Dessert and the Wine List's Local Angle
Desserts are handled by Ami Ellis, and the lemon parfait in her repertoire demonstrates the same formal confidence as the savoury courses. The parfait is shaped to resemble a whole lemon, encased in a lemonade jelly, and served with burnt meringue described by visitors as whisper-soft, lemon verbena, and candied zest. The visual conceit , fruit made from its own extract , is a standard of pastry technique, but the execution here reads as genuinely accomplished rather than borrowed from a trend cycle.
The wine list covers the full structural range: by-the-glass options, carafes, and bottles, with enough variety to work across the menu's richness levels. The more notable angle, given the venue's position, is the inclusion of sparkling wine produced within Windsor Great Park itself. English sparkling wine from estate vineyards has become a credible category over the past fifteen years, and sourcing fizz from the immediately surrounding land gives the wine list a coherence that complements the kitchen's local-ingredient argument. For visitors assessing the list, the glass and carafe options give flexibility for a two-course lunch without committing to a bottle.

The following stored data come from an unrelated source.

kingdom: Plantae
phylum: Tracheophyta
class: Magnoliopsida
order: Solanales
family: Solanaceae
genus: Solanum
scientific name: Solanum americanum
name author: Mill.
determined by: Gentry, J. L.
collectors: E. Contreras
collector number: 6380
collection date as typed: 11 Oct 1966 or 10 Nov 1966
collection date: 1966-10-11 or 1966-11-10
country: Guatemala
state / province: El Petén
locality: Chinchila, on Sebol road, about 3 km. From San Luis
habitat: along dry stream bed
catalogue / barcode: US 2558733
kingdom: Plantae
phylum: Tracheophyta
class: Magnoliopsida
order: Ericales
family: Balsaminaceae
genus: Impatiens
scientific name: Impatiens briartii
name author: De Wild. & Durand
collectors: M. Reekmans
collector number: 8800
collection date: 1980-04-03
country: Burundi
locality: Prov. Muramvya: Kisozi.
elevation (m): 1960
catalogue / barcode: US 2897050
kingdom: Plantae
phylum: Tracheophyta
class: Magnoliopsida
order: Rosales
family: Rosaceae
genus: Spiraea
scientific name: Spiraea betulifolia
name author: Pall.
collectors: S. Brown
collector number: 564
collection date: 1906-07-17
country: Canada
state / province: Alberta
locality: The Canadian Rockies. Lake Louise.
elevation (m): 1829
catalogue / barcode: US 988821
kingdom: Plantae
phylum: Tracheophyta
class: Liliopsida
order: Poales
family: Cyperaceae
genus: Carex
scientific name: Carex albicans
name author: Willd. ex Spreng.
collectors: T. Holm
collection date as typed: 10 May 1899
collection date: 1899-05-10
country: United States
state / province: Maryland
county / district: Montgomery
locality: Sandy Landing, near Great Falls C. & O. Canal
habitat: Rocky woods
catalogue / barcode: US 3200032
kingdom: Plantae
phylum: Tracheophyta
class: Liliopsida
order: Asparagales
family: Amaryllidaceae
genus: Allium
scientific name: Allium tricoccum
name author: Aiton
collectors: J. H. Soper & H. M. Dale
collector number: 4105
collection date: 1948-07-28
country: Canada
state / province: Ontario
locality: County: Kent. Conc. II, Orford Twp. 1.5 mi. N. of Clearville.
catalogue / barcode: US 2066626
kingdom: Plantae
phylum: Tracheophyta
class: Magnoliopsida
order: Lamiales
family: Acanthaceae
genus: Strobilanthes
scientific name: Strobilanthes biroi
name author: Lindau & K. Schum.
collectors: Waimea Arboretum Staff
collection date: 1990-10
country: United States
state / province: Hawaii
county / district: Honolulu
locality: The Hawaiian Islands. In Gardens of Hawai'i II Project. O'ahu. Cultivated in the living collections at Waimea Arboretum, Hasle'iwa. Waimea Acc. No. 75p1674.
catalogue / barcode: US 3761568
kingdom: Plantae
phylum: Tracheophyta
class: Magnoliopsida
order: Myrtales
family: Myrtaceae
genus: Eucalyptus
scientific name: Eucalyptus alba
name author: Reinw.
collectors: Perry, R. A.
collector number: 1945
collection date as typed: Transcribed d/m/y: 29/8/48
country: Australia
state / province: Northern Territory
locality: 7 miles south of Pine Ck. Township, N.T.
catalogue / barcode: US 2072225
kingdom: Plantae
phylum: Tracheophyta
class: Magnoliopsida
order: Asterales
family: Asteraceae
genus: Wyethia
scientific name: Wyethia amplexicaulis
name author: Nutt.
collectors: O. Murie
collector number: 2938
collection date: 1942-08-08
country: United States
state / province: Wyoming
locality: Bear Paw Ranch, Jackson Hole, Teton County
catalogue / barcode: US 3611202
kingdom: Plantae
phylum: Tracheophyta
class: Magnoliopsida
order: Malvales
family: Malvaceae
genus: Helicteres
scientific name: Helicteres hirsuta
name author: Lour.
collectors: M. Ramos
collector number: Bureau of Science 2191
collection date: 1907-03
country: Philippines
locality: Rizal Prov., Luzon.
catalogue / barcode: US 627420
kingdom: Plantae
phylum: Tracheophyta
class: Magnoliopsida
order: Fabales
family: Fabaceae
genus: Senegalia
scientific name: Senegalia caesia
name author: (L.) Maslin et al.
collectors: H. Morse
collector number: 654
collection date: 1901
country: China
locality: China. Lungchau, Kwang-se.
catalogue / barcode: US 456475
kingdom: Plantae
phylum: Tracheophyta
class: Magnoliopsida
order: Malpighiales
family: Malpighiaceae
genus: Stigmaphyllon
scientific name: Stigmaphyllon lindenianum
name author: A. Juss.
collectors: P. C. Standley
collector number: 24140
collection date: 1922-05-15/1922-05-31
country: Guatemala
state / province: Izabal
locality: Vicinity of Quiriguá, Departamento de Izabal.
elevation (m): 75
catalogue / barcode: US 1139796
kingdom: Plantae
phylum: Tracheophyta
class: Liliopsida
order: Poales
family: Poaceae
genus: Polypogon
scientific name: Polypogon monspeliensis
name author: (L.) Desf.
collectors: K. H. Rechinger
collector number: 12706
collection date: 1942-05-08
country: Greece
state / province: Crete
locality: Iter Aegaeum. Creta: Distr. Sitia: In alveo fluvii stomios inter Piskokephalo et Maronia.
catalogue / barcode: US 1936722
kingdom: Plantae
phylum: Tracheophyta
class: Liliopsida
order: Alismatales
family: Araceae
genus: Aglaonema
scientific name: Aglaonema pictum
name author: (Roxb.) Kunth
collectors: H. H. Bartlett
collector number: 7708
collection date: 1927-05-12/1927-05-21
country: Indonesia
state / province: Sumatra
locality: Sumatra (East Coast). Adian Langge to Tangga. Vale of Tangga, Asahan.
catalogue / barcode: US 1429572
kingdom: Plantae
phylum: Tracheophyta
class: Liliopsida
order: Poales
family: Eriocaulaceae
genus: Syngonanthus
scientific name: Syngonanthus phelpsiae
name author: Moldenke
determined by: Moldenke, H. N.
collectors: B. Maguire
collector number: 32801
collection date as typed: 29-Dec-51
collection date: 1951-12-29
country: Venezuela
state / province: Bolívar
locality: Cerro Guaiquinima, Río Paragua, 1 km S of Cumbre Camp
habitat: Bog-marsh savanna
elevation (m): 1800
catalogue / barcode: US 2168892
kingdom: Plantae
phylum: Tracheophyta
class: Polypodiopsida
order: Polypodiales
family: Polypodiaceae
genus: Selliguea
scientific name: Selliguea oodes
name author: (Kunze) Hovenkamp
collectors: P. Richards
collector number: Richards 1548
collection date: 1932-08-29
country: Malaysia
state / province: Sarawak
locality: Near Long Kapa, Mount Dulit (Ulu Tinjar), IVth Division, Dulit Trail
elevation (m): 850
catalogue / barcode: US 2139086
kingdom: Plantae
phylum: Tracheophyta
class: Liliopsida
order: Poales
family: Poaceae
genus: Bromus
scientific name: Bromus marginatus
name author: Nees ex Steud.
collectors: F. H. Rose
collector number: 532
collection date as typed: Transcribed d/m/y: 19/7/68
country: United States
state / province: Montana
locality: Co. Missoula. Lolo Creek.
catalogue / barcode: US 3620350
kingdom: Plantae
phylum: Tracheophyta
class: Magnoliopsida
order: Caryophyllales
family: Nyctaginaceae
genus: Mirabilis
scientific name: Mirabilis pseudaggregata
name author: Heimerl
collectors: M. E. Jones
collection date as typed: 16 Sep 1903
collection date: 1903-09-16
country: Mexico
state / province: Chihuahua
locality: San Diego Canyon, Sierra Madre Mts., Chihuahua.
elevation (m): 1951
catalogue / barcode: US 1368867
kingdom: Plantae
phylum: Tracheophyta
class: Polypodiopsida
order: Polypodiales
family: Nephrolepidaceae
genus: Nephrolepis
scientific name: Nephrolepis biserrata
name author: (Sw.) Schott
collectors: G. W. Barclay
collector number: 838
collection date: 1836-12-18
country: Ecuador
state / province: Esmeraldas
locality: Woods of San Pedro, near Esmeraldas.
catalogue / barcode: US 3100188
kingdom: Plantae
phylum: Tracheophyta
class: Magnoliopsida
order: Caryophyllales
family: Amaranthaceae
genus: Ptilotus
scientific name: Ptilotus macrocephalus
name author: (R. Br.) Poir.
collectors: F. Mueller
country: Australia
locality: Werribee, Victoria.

The Drinks Programme in Context
The Bailiwick is not a cocktail destination in the way that London bars like 69 Colebrooke Row or Bramble in Edinburgh define their identity through a technical drinks programme. Nor does it occupy the same territory as Schofield's in Manchester or Mojo Leeds, where the bar itself is the draw. The Bailiwick's bar area functions as a reception to the dining room , the Chesterfields and the log-burner make it a comfortable place to hold before a table, and the wine-by-the-glass list works as a standalone drinks option for visitors who arrive for bar snacks rather than a full sitting. Dear Friend Bar in Dartmouth and Bar Leather Apron in Honolulu represent the specialist end of a drinks-first culture that has shaped expectations in premium hospitality globally. The Bailiwick sits at a different point on that spectrum: drinks are well-curated but subordinate to the kitchen's seasonal programme. The Windsor Great Park fizz, available by the glass, gives the list a local identity that most village pubs in this price tier cannot match.
Bar snacks are available independently of the fixed-price menu, which makes the space genuinely flexible. For visitors passing through the Englefield Green area who want something more casual than a full dinner sitting, the bar snack offer alongside a glass of local sparkling wine is a practical option that the fixed-price format alone would not accommodate.
Planning a Visit
The Bailiwick is on Wick Road in Englefield Green, at the end of a no-through road that requires you to know you are going there. Egham railway station is the nearest connection to London Waterloo, with the pub a short drive or taxi from the station. Windsor itself is accessible for visitors combining the pub with a day around Windsor Great Park. The fixed-price menu and the separate bar snack offer give the venue two distinct visit formats: a full dinner with the complete menu, or a shorter bar stop that works around the terrace in good weather. For planning the wider area, see our full Englefield Green restaurants guide, our full Englefield Green hotels guide, our full Englefield Green bars guide, our full Englefield Green wineries guide, and our full Englefield Green experiences guide. Bar Kismet in Halifax is another example of a drinks programme that has built a regional identity around local sourcing, a model The Bailiwick applies, with different emphasis, to its wine list and kitchen supply chain.